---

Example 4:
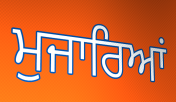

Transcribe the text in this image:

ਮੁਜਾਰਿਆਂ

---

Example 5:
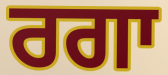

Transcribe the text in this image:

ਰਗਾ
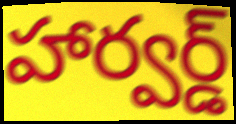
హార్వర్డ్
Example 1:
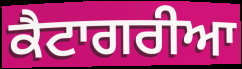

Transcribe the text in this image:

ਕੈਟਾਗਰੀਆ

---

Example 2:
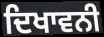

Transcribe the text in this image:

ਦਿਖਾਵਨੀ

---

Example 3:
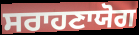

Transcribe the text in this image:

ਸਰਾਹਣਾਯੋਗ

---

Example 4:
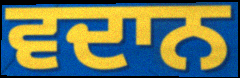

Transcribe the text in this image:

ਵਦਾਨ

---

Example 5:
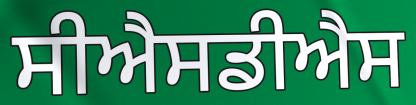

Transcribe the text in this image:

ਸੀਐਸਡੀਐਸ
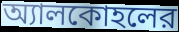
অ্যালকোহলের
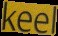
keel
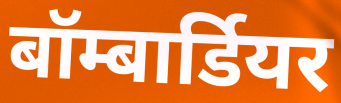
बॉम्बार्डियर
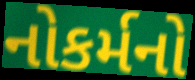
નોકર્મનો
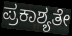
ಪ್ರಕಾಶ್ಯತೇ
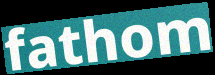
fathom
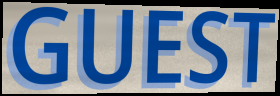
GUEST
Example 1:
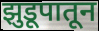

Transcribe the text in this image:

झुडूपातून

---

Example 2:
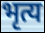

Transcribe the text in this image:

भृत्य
-------
Please set the data above down exactly, with the pictures removed.

---

Example 4:

Transcribe the text in this image:

ਮੁਜਾਰਿਆਂ

---

Example 5:

Transcribe the text in this image:

ਰਗਾ
హార్వర్డ్
Example 1:

Transcribe the text in this image:

ਕੈਟਾਗਰੀਆ

---

Example 2:

Transcribe the text in this image:

ਦਿਖਾਵਨੀ

---

Example 3:

Transcribe the text in this image:

ਸਰਾਹਣਾਯੋਗ

---

Example 4:

Transcribe the text in this image:

ਵਦਾਨ

---

Example 5:

Transcribe the text in this image:

ਸੀਐਸਡੀਐਸ
অ্যালকোহলের
keel
बॉम्बार्डियर
નોકર્મનો
ಪ್ರಕಾಶ್ಯತೇ
fathom
GUEST
Example 1:

Transcribe the text in this image:

झुडूपातून

---

Example 2:

Transcribe the text in this image:

भृत्य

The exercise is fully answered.